Why The Crypto Crash Is Great News For Gamers
The crypto market is crashing hard, and investors are seeing the value of their portfolios rapidly drop — but the crypto crash isn’t bad news for everyone. Cryptocurrencies have been down across the board since the start of the year, but have seen an even bigger dip lately. The global market cap — that is, the combined value of all cryptocurrencies — dropped by $80 billion between June 15 and 16 alone.
As of June 16, all major cryptocurrencies have seen significant drops from the highs they hit just a few months ago. Bitcoin, which peaked at $69,000, is now worth less than a third of that at $21,000, and Ethereum, which has traded as high as $4,811, is now down to $1,117 (via CoinDesk). The wider crypto market is also being hit hard, with stable coin (a coin tied to the value of the US dollar) Terra disappearing next month, and crypto depositing company Celsius in severe trouble.
Crypto miners, who keep the blockchain going and receive cryptocurrency as a reward for their efforts, have also seen profits tank. Some of them are now making less than a dollar a day once costs are factored in, and may not see the point of continuing in the current climate … which is fantastic news for the PC gaming community.
Good news for gamers
Sky-high GPU prices have plagued PC gamers for years. While crypto mining wasn’t the only factor driving up prices, it was a major driver of GPU scarcity. Miners tended to have the funds to pay two or three times the MSRP for a high-end graphics card, while gamers were left faced with a choice of either paying significantly more than the rest of their rig combined — or just not bothering. In May, high-end GPUs were not only back in stock but available at the manufacturer’s specified retail price. And then the crypto market dipped again, taking the profitability of crypto mining and subsequently GPU prices further down with it. Some GPUs are already available for over a third less than they were selling for just a few months ago.
This has all happened before. When the crypto market crashed in 2018, suppliers found themselves with a massive overstock of graphics cards, and prices took a major plunge as a result. Gamers could pick up a high-end RX 570 4GB for around the same price as a lower-end RX 560, which offered around half of the 570’s capability (via Tom’s Hardware). If the current crash follows the same trend, gamers might be able to pick up the card of their dreams for significantly less than its retail price, and a fraction of the cost it was a few months ago. Gamers who have been desperate for an upgrade or planning a new build during the shortage may see the crash as an ideal time to make a move. There may also be bargains to be had on the second-hand market as crypto miners try and claw back cash by selling their used equipment — but those deals may not be as good as they look.
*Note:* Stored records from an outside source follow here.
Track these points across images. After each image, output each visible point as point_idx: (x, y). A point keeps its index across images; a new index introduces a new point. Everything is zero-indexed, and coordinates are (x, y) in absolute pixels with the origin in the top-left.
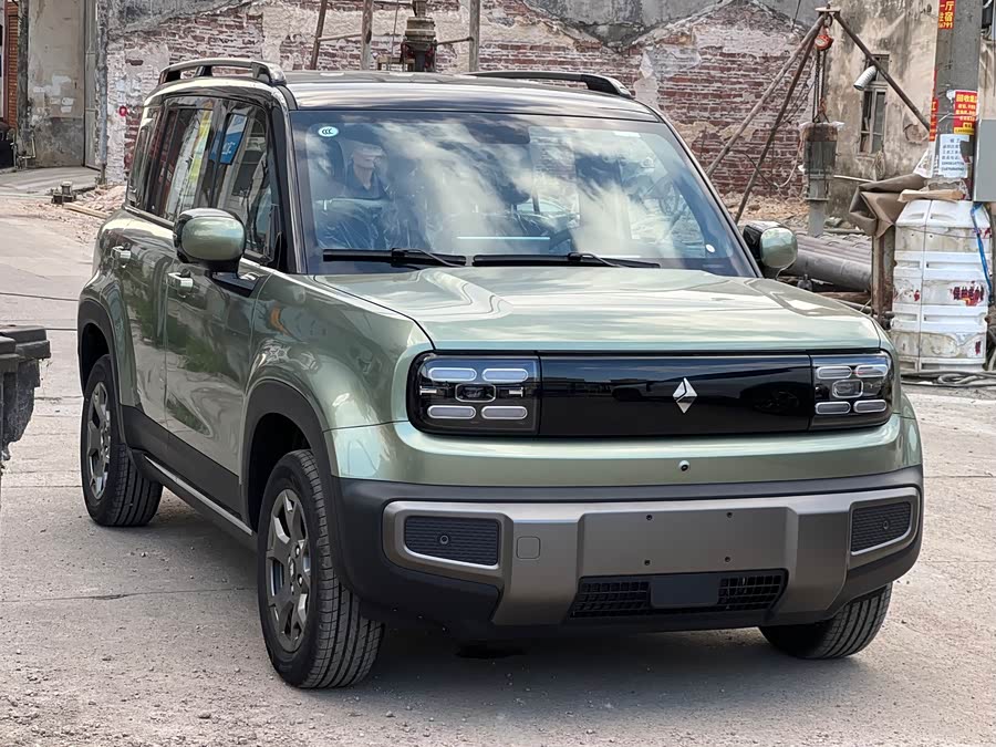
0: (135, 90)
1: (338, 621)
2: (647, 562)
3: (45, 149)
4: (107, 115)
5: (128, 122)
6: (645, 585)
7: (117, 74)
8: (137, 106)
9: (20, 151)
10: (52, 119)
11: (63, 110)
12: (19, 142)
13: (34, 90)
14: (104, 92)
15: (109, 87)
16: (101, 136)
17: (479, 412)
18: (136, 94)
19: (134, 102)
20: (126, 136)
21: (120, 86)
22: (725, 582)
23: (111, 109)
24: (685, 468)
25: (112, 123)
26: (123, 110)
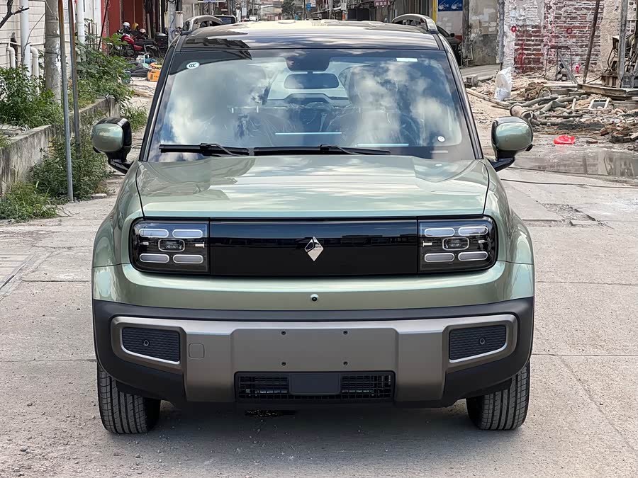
0: (521, 16)
1: (111, 392)
2: (284, 364)
3: (479, 54)
4: (504, 32)
5: (517, 36)
6: (285, 379)
7: (510, 6)
8: (523, 25)
9: (464, 55)
10: (483, 36)
11: (490, 30)
12: (463, 50)
13: (473, 19)
14: (502, 18)
15: (505, 15)
16: (500, 46)
17: (171, 258)
18: (522, 18)
19: (520, 23)
20: (516, 45)
21: (512, 14)
22: (344, 379)
23: (506, 28)
24: (314, 299)
25: (507, 37)
26: (514, 29)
Should you buy a GPU that was used for mining?
If the crash makes crypto miners scale back their operations, we could see the market flooded with cheap, used graphics cards. But while a high-end card up for sale at a fraction of its original cost may be tempting, is it actually a good deal? Well, we still don’t know, but various experts have offered differing opinions on the matter. A study from card manufacturer Palit Microsystems claims a card used for mining 24 hours per day, seven days per week, will lose 10% of its performance each year. The findings were released after the market was flooded by cheap second-hand cards following a crackdown on crypto by the Chinese government. PC Gamer says it is extremely difficult to tell if a second-hand GPU has been used for mining or gaming, which would make all used cards suspect by default.
Linus of Linus Tech Tips thoroughly tested a GPU that had been used for intensive mining against a brand new GPU of the same make and model. He found no performance difference between the two cards and described the situation as "binary," saying a used card will either work or it won’t. What it will not do is lose a percentage of its performance due to what it has been used for. However, he did point out that if the card is poorly maintained (not cleaned regularly) the build-up of dust could cause cooling issues which would prevent the card from running efficiently and impact its performance. Linus goes on to recommend taking the risk with a used GPU if it is available at a significant discount, such as 50%. He also says the condition of the card and its cooling system should be inspected before purchase if possible.